• Text shown:
There were 3,250 households, out of which 31.8% included children under the age of 18 in the house, 41.5% were married couples living together, 14.2% were led by a female householder with no husband present, and 39.9% were other living arrangements. 31.8% of all households were made up of a single individual and 14.3% had someone living alone who was 65 years of age or older. The average household size was 2.33 and the average family size was 2.95.

For the most part the population is spread out across the age groups, although the young adult population is drastically lower than the other groups, indicating that most young people leave, at least temporarily. The reasons for this are probably a combination of the high cost of living and the lack of other young adults.
The percent distribution on the 2000 census by age was as follows: 23.6% under the age of 18, 7.4% from 18 to 24, 25.0% from 25 to 44, 27.6% from 45 to 64, and 16.5% who were 65 years of age or older. The median age was 42 years.

For every 100 females, there were 81.1 males. For every 100 females age 18 and over, there were 75.3 males.

The median income for a household in the city was $46,436, and the median income for a family was $55,792. Males had a median income of $40,538 versus $32,399 for females. The per capita income for the city was $22,881. About 4.7% of families and 6.9% of the population were below the poverty line, including 6.7% of those under age 18 and 6.0% of those age 65 or over.

Arts and culture

Places of interest in Sebastopol include:
 Sebastopol Center for the Arts
 Luther Burbank's Gold Ridge Experiment Farm
Guayaki Sustainable Rainforest Products world headquarters
 The historic Hogan Building: This was the Power House for the Petaluma and Santa Rosa Railroad, an electric railway. The first cars were run on the line in 1904, and the later named Hogan Building, built of stone from a local quarry, is one of the few in the area that made it through the 1906 earthquake.

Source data
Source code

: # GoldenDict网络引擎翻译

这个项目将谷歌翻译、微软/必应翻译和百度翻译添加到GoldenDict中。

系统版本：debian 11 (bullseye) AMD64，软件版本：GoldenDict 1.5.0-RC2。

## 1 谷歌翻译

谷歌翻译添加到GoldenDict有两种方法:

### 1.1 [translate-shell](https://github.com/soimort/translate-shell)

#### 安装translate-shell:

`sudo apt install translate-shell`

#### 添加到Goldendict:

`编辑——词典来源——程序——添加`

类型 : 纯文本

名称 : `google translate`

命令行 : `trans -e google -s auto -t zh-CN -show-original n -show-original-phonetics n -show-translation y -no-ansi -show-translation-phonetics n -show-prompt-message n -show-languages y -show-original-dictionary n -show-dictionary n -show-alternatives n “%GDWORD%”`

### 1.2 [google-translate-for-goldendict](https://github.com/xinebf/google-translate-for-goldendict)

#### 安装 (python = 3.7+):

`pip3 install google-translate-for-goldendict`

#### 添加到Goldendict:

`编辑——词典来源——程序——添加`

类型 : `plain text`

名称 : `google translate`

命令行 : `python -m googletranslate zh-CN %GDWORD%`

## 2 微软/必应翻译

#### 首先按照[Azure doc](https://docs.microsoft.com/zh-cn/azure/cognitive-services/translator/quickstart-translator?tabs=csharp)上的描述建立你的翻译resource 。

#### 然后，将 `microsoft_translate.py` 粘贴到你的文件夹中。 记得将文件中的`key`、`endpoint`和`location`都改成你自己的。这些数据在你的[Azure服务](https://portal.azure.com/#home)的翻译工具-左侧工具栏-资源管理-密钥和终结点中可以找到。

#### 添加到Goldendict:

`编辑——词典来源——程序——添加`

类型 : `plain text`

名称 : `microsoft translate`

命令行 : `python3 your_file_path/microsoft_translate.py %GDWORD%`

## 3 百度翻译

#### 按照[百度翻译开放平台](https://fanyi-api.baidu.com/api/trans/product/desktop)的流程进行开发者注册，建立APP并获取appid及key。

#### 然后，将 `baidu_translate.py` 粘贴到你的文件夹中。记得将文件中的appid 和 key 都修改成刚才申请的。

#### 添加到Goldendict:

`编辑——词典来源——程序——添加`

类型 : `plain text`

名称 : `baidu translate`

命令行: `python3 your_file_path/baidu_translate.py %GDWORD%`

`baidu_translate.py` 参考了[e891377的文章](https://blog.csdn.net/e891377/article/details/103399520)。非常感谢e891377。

• Exercise requirements:
Proceed with the text on Sebastopol above, beginning right after its final sentence.

• Response:
 West County Museum, operated by the Western Sonoma County Historical Society in the former Petaluma and Santa Rosa Railroad passenger depot
 George A. Strout House
 Ives Park, summer home of the Sonoma County Repertory Theater
 Ragle Ranch Regional Park
 Joe Rodota Trail
 West County Trail
 Laguna de Santa Rosa
 Sebastopol Community Cultural Center
 The Barlow, an outdoor mall east of town, built on the floodplain of the Laguna de Santa Rosa

Government

Local
The city council consists of five members, each serving four-year terms. The city's laws are enforced by the Sebastopol Police Department.
City council races are not partisan, so each member does not officially represent any party, however since 2000 there has been a decent amount of attention given to the individual party membership of city council members in Sebastopol. This happened because in 2000, with the election of Craig Litwin and Sam Spooner to the city council, the town had a Green Party majority—or would have, if city council races were partisan. This was only the second time this had ever happened in California, the first being the town of Arcata, California in 1996.

Sebastopol tends to support environmental policies: Earlier, in 1986, the residents approved an initiative declaring Sebastopol a "Nuclear Free Zone", The town does not use pesticides in city landscaping, and several years back, when the police needed a new vehicle, the city council voted to purchase a hybrid instead of a standard police car.

Current issues facing the city include a high cost of living and ongoing difficulties with traffic (the town has two highways going through downtown).

The current city council members (as of December 2020) are:

 Una Glass, Mayor
 Sarah Glade Gurney, Vice Mayor
 Neysa Hinton
 Diana Rich
 Patrick Slayter

A former Mayor, Robert Jacob, who was selected by the city council in December 2013, was the owner of two medical marijuana dispensaries in Sonoma Count. He was reported to be the first American mayor to be involved in the industry.

State and federal
In the California State Legislature, Sebastopol is in , and California's 2nd State Senate district, represented by Mike McGuire.

Federally, Sebastopol is in .

According to the California Secretary of State, as of February 10, 2019, Sebastopol has 5,285 registered voters. Of those, 3,346 (63.3%) are registered Democrats, 518 (9.8%) are registered Republicans, and 1,137 (21.5%) have declined to state a political party.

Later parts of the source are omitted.